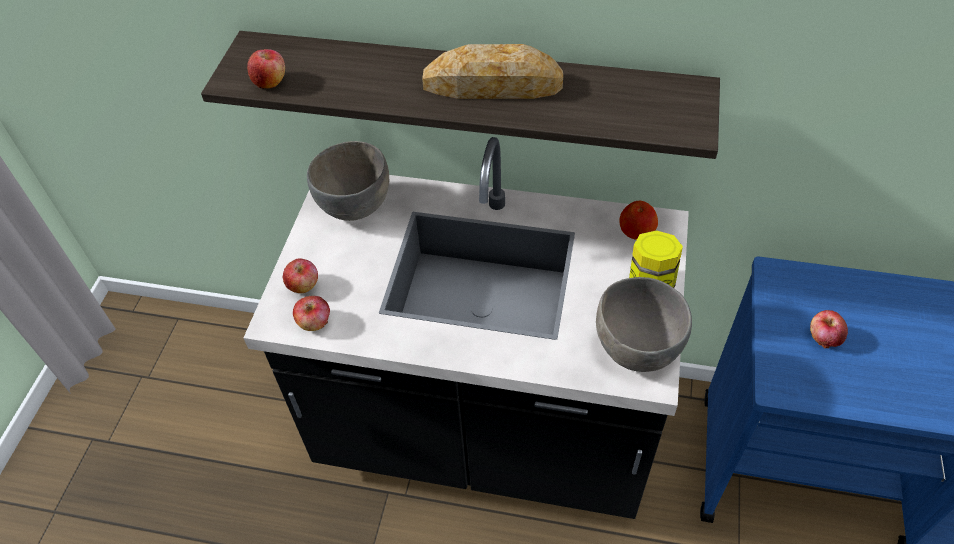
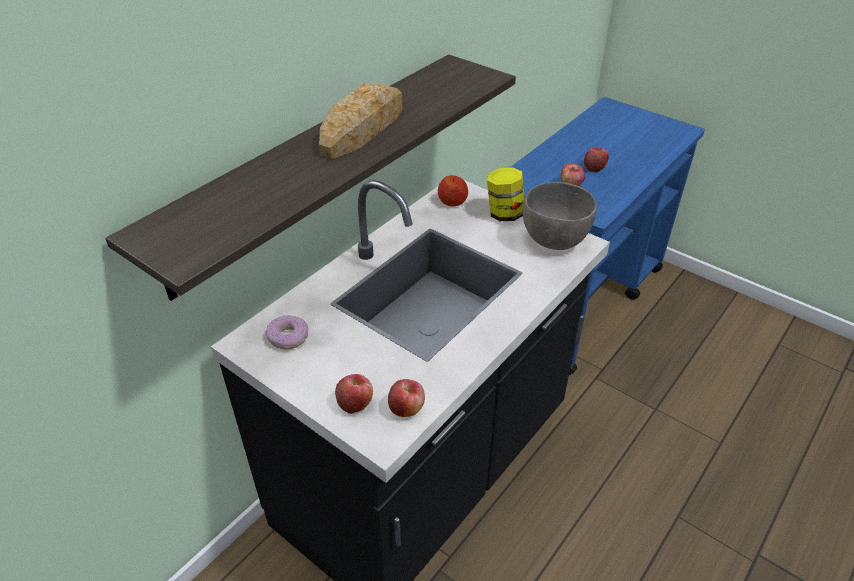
camera: 65 degrees left, 10 degrees down
apple [247,49,285,89] -> apple moved to [584,147,609,172]
grey bowl [307,141,389,221] -> donut [266,315,308,350]

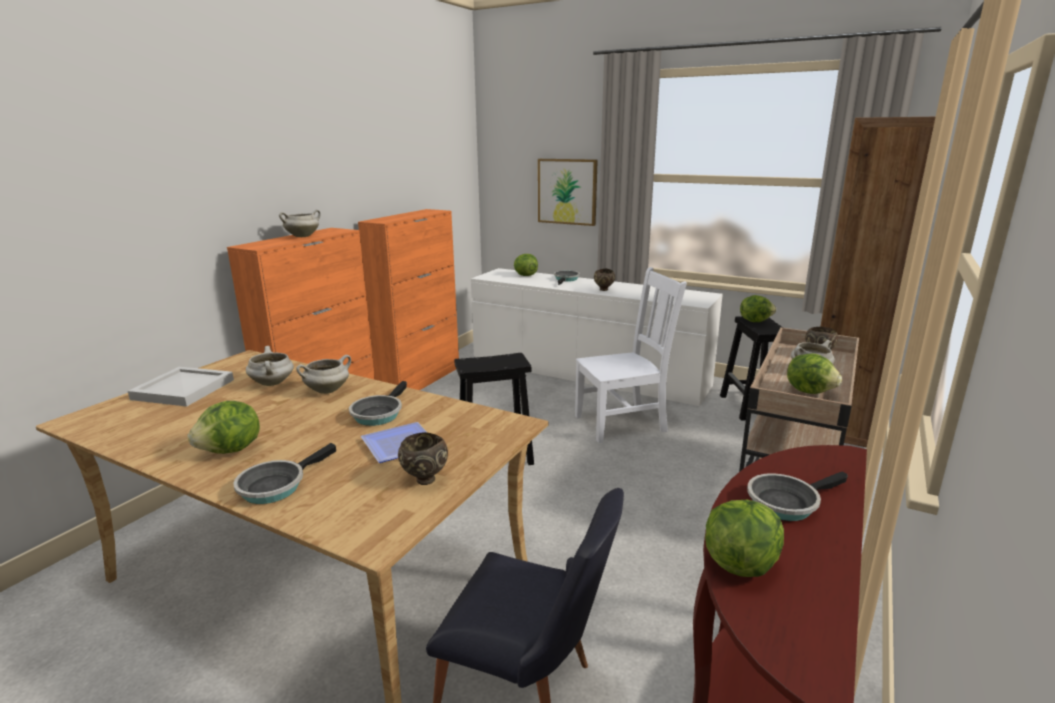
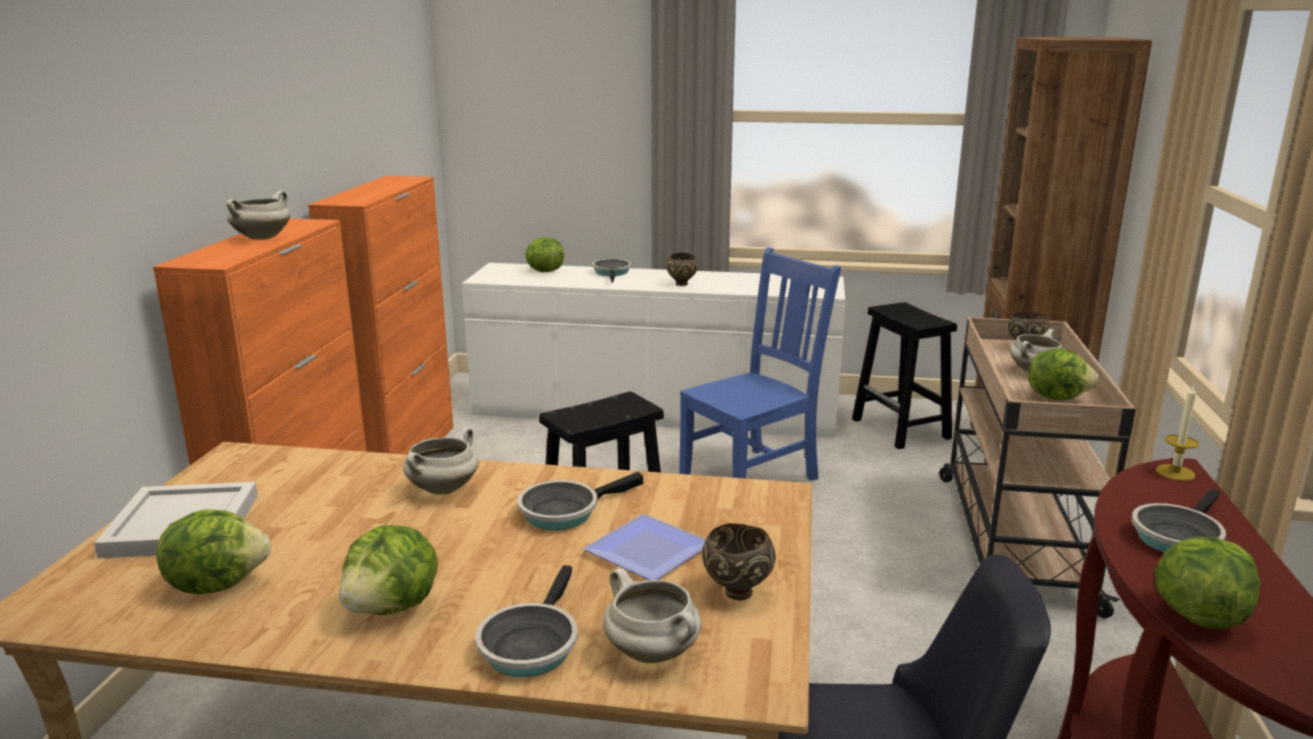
camera: 20 degrees left, 0 degrees up
white cooking pot [246,346,294,386] -> white cooking pot moved to [603,568,702,663]
frying pan [349,381,407,426] -> frying pan turned 60 degrees clockwise [517,472,643,530]
picture [538,159,598,226] -> none
white chair [575,267,687,443] -> blue chair [679,247,841,481]
lettuce [740,295,776,322] -> lettuce moved to [157,509,271,594]
none -> candle [1156,384,1199,481]

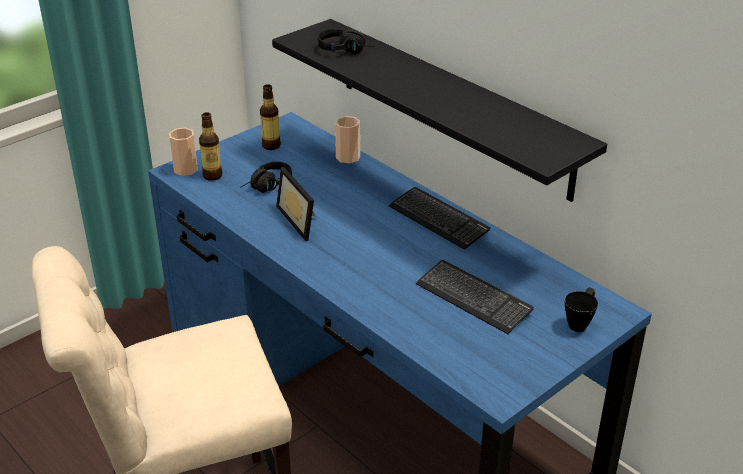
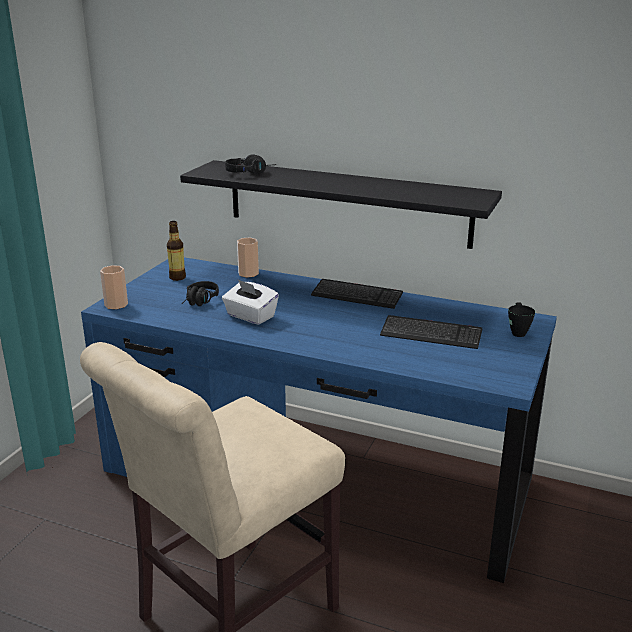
camera: 25 degrees left, 10 degrees down
bottle [199,112,222,181] -> none
picture frame [276,167,316,241] -> white tissue box [222,279,279,325]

========================

Would you mind returning each entry above word for word, skipping the images?

▸ **Task response**
camera: 65 degrees left, 10 degrees down
apple [247,49,285,89] -> apple moved to [584,147,609,172]
grey bowl [307,141,389,221] -> donut [266,315,308,350]

camera: 20 degrees left, 0 degrees up
white cooking pot [246,346,294,386] -> white cooking pot moved to [603,568,702,663]
frying pan [349,381,407,426] -> frying pan turned 60 degrees clockwise [517,472,643,530]
picture [538,159,598,226] -> none
white chair [575,267,687,443] -> blue chair [679,247,841,481]
lettuce [740,295,776,322] -> lettuce moved to [157,509,271,594]
none -> candle [1156,384,1199,481]

camera: 25 degrees left, 10 degrees down
bottle [199,112,222,181] -> none
picture frame [276,167,316,241] -> white tissue box [222,279,279,325]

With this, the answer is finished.